Of the 24 students, two have HIV, and many times members of the group have suffered from malaria, tuberculosis, mumps, measles, typhoid fever and worms.
“We are hoping that through early detection, the diseases will not become severe or even fatal,’’ Williams said.
“The funding for their medical needs, travel to medical centres and additional unexpected costs are now provided so they can enjoy safe, healthy and happy lives.”
The children range in age from four to 16, and the women have committed to the 13 years it will take to get them educated. In fact, the four of them are adamant there is no way they are abandoning them and will see this through just as they would with their own children.
It was that thought process, and a multitude of conversations and stories from her friends, that led Whalen into the fold.
“I had always been behind the scenes and quite easily was able to raise money to help out. Many times I didn’t need to ask and everyone around me jumped in to donate to this project for me,’’ Whalen said.

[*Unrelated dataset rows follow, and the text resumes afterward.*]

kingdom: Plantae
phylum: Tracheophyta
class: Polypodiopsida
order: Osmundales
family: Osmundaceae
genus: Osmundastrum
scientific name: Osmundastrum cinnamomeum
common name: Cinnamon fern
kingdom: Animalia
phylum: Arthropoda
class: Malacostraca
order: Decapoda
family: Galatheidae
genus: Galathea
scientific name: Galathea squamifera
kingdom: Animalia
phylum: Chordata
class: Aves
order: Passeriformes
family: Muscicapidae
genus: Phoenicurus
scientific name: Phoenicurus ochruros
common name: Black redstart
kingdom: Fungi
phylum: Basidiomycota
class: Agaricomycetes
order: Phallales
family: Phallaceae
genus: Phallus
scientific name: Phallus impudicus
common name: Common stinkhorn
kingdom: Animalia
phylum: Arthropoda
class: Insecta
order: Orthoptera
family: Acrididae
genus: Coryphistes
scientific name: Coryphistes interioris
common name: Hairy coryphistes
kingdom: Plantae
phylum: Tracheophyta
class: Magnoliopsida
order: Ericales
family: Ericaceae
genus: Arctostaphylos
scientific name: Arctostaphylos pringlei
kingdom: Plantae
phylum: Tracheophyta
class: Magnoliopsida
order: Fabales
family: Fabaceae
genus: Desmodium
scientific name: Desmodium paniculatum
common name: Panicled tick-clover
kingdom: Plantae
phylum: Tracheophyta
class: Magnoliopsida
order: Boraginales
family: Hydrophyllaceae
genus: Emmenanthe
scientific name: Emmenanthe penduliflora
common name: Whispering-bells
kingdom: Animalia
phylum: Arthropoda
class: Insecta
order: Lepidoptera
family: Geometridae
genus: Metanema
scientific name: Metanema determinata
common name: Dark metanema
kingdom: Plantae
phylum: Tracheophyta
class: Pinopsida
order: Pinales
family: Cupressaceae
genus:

“But I wanted to do more, and this is why I am so happy to be part of this worthwhile venture.”
Whalen had tears well up in her eyes when talking about and thinking of what the children are facing.
That impact shows they have the right group to spearhead an endeavour like this.
“You look at what is being done, things like Marjorie going out and collecting glasses for the children, as at least one was suffering vision issues.”
Support from afar
The support doesn’t just stop at the front and back doors of these four women.
Williams sought support from a host of people, including someone who has deep ties to Newfoundland and Labrador.
She sent a letter to Dennis Ryan, an Irish-Canadian folk musician, best known as a member of the popular Irish-Newfoundland band Ryan’s Fancy formed in 1970 with Fergus O’Byrne and the late Dermot O’Reilly.
Williams got far more than she bargained for. Not only did she find financial support, but gained one of the biggest cheerleaders the project could have asked for in Ryan.
“What these ladies are doing, driven by Marjorie, is amazing. All they do goes directly to these kids and is making a huge difference in their lives,’’ Ryan said.
“This is a new charity, but it goes without saying I am these ladies’ No. 1 fan. I am touched and moved by this whole thing and was only too glad to help when they reached out to me.”
Ryan, along with his bandmates and friends, moved to St. John’s in 1971 to attend Memorial University.
Ryan said he was supposed to do a concert in St. John’s in December in support of HOPE, but logistics didn’t allow that to happen, so when spring arrives he will look to put something together to support the project. Details will be announced once they are in place.
“It is proof that ordinary people can accomplish extraordinary things when they put their mind to it. You don’t have to be part of a big organization to do this. Just look at what these women have done in a short period of time,” he said.
“I am so enthusiastic about this project, so much that I got on the phone and shared it with a bunch of my friends, so they could get involved too,” he added, noting those people were quick to ante up for the project.